In the direct line, ascent is made to the common ancestor. Thus, the child is one degree removed from the parent, two from the grandfather, and three from the great-grandparent. In the collateral line, ascent is made to the common ancestor and then descent is made to the person with whom the computation is to be made. Thus, a person is two degrees removed from his brother, three from his uncle, who is the brother of his father, four from his first cousin, and so forth.
[xvii] Art. 1011. In default of persons entitled to succeed in accordance with the provisions of the preceding Sections, the State shall inherit the whole estate.
[xviii] Art. 190. Legal or intestate succession to the estate of the adopted shall be governed by the following rules:
(1) Legitimate and illegitimate children and descendants and the surviving spouse of the adopted shall inherit from the adopted, in accordance with the ordinary rules of legal or intestate succession;
(2) When the parents, legitimate or illegitimate, or the legitimate ascendants of the adopted concur with the adopter, they shall divide the entire estate, one-half to be inherited by the parents or ascendants and the other half, by the adopters;
(3) When the surviving spouse or the illegitimate children of the adopted concur with the adopters, they shall divide the entire estate in equal shares, one-half to be inherited by the spouse or the illegitimate children of the adopted and the other half, by the adopters.
(4) When the adopters concur with the illegitimate children and the surviving spouse of the adopted, they shall divide the entire estate in equal shares, one-third to be inherited by the illegitimate children, one-third by the surviving spouse, and one-third by the adopters;
(5) When only the adopters survive, they shall inherit the entire estate; and
(6) When only collateral blood relatives of the adopted survive, then the ordinary rules of legal or intestate succession shall apply.
[xix] Art. 1028. The prohibitions mentioned in article 739, concerning donations inter vivos shall apply to testamentary provisions.
[xx] Art. 739. The following donations shall be void:
(1) Those made between persons who were guilty of adultery or concubinage at the time of the donation;
(2) Those made between persons found guilty of the same criminal offense, in consideration thereof;
(3) Those made to a public officer or his wife, descedants and ascendants, by reason of his office.
In the case referred to in No. 1, the action for declaration of nullity may be brought by the spouse of the donor or donee; and the guilt of the donor and donee may be proved by preponderance of evidence in the same action.
[xxi] “… Moreover, the prohibition in Article 739 of the Civil Code is against the making of a donation between persons who are living in adultery or concubinage. It is the donation which becomes void. The giver cannot give even assuming that the recipient may receive. The very wordings of the Will invalidate the legacy because the testator admitted he was disposing the properties to a person with whom he had been living in concubinage. …”

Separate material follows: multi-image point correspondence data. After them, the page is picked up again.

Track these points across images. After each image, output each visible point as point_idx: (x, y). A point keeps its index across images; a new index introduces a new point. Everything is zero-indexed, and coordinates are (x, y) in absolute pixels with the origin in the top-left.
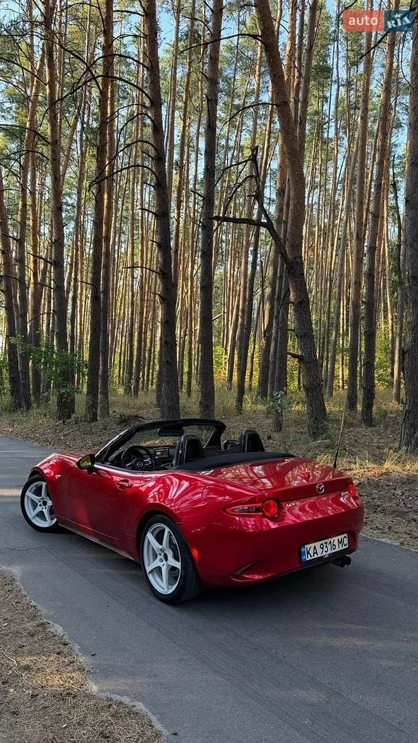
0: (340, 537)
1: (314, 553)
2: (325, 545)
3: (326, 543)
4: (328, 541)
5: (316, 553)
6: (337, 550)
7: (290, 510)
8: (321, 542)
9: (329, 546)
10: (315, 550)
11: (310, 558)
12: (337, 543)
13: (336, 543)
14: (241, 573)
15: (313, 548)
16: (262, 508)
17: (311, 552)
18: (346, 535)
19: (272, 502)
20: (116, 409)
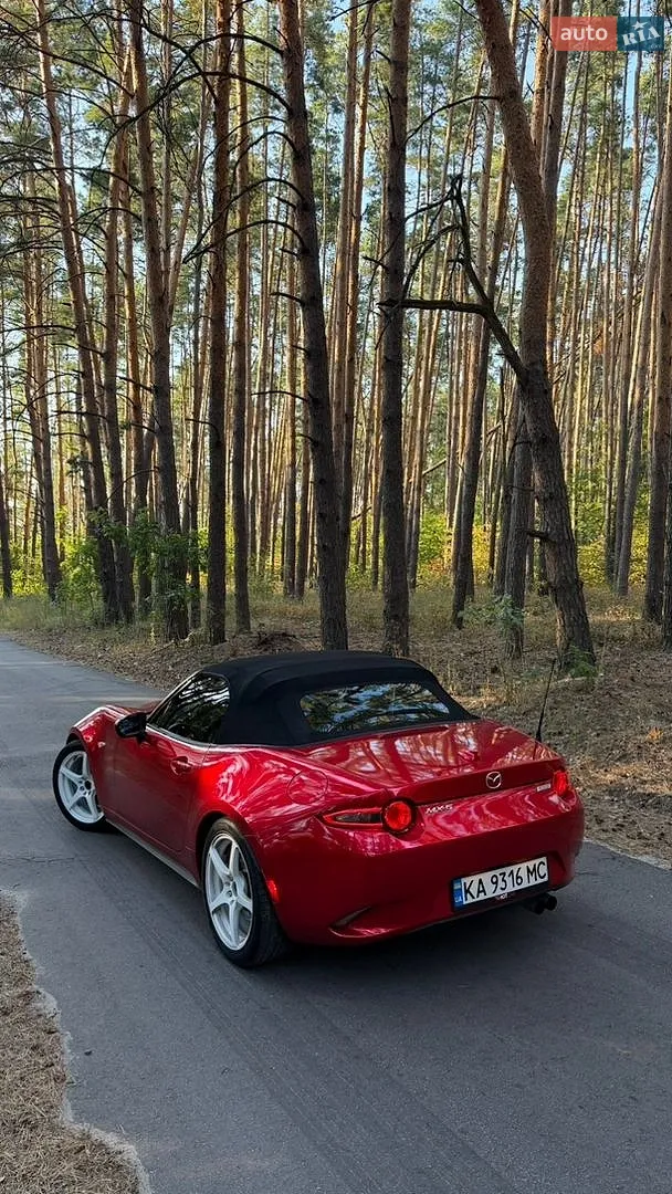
0: (531, 864)
1: (479, 892)
2: (500, 878)
3: (504, 874)
4: (507, 870)
5: (484, 891)
6: (525, 885)
7: (433, 818)
8: (493, 873)
9: (509, 880)
10: (480, 887)
11: (470, 900)
12: (527, 874)
13: (523, 873)
14: (348, 924)
15: (476, 884)
16: (383, 815)
17: (474, 890)
18: (544, 859)
19: (401, 805)
20: (266, 621)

[xxii] Art. 147. “… When only one of the parties to a void marriage is in good faith, the share of the party in bad faith in the co-ownership shall be forfeited in favor of their common children. In case of default of or waiver by any or all of the common children or their descendants, each vacant share shall belong to the respective surviving descendants. In the absence of descendants, such share shall belong to the innocent party. In all cases, the forfeiture shall take place upon termination of the cohabitation.”
[xxiii] Malilin vs. Malilin, G.R. No. 136803, 16 June 2000.
[xxiv] Article XV: Section 2. Marriage, as an inviolable social institution, is the foundation of the family and shall be protected by the State.
[xxv] Article XV: The Family. Section 1. The State recognizes the Filipino family as the foundation of the nation. Accordingly, it shall strengthen its solidarity and actively promote its total development.